Why does it behave like so? Also, if I reduce the amount of 'periods', then it works.

Thank you.

你有灾难性的回溯

You have no o or 0 in your input string, yet your regular expression requires at least one of those characters to be there ( [o0] ).

>>> re.compile('\\.(\\W|\\.)*[o0](\\W|[o0])*', re.DEBUG)
literal 46
max_repeat 0 65535
  subpattern 1
    branch
      in
        category category_not_word
    or
      literal 46
in
  literal 111
  literal 48
max_repeat 0 65535
  subpattern 2
    branch
      in
        category category_not_word
    or
      in
        literal 111
        literal 48

Update: Your regular expression is suffering from catastrophic backtracking ; avoid the nested character-class-or-character-set combination in a group with a wildcard (the branch .. or parts inside a max_repeat listed above). You can put character classes inside a character set to avoid this.

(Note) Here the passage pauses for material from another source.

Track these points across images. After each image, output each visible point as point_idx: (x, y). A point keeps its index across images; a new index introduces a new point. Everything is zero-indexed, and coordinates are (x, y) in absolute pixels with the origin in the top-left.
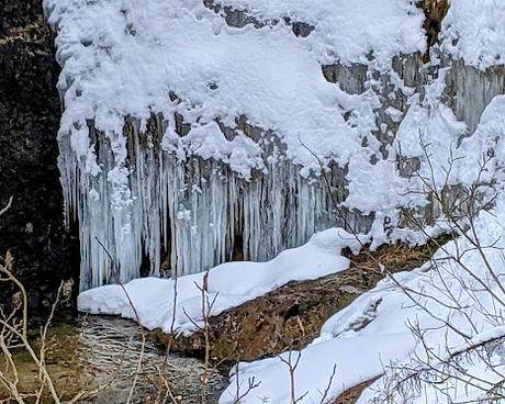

Also note, that you can use the r'' raw string notation to avoid all the escaped backslashes.

The following works:

re.sub(r'\.[\W\.]*[o0][\Wo0]*', '*', '..........................................')

because it compiles to:

>>> re.compile(r'\.[\W\.]*[o0][\Wo0]*', re.DEBUG)
literal 46
max_repeat 0 65535
  in
    category category_not_word
    literal 46
in
  literal 111
  literal 48
max_repeat 0 65535
  in
    category category_not_word
    literal 111
    literal 48

Note that now the branches are gone.